Exercise goal
Reproduce nothing but the lines from the one containing "left shoulder: (318, 342)" to the end of the records below, each exactly as written.
------------------------------------------------
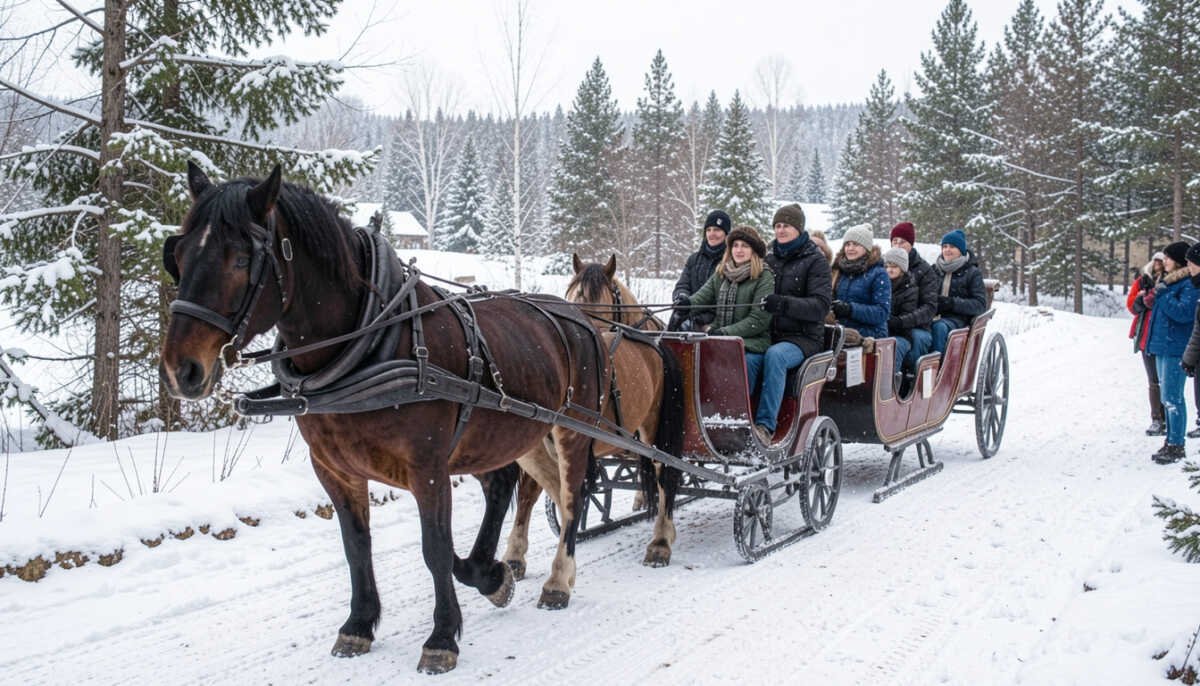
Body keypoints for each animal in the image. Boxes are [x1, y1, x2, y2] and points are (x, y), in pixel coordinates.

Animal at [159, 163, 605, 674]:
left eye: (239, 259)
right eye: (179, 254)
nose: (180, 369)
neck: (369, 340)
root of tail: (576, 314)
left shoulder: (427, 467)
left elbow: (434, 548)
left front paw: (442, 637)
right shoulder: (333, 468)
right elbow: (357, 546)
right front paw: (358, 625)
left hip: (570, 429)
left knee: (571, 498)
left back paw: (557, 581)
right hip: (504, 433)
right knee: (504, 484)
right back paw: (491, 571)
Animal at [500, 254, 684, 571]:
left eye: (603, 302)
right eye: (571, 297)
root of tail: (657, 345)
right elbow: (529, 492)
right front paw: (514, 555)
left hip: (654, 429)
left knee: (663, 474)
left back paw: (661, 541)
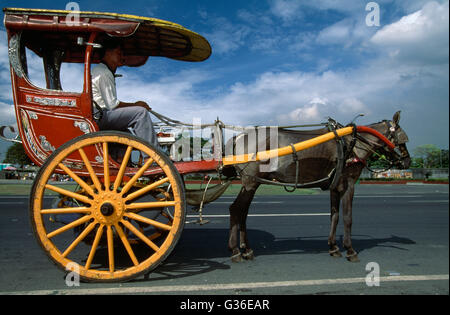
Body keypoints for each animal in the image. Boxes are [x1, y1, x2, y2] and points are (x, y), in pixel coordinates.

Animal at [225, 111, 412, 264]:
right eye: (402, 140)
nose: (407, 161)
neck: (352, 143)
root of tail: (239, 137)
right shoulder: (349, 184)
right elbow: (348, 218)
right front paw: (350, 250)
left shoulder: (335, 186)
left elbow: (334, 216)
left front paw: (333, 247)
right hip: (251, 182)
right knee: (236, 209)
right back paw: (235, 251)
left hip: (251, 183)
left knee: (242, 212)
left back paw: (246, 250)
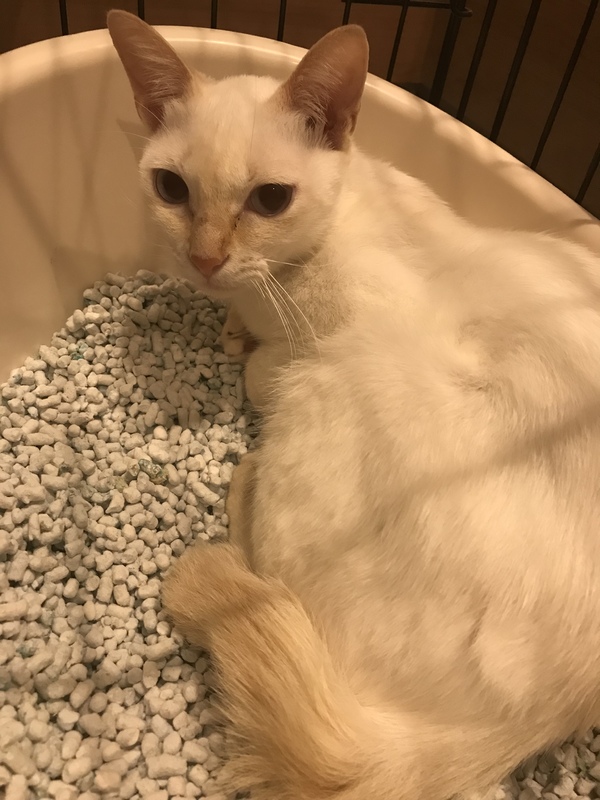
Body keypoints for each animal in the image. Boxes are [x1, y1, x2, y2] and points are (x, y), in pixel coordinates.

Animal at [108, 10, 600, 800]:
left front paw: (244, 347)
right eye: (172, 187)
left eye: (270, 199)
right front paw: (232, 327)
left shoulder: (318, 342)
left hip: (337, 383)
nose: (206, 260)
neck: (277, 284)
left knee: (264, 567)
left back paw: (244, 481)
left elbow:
------------------------------------------------
Exercise result
left shoulder: (318, 342)
left hip: (337, 383)
nose: (206, 260)
neck: (277, 284)
left knee: (264, 567)
left back paw: (244, 481)
left elbow:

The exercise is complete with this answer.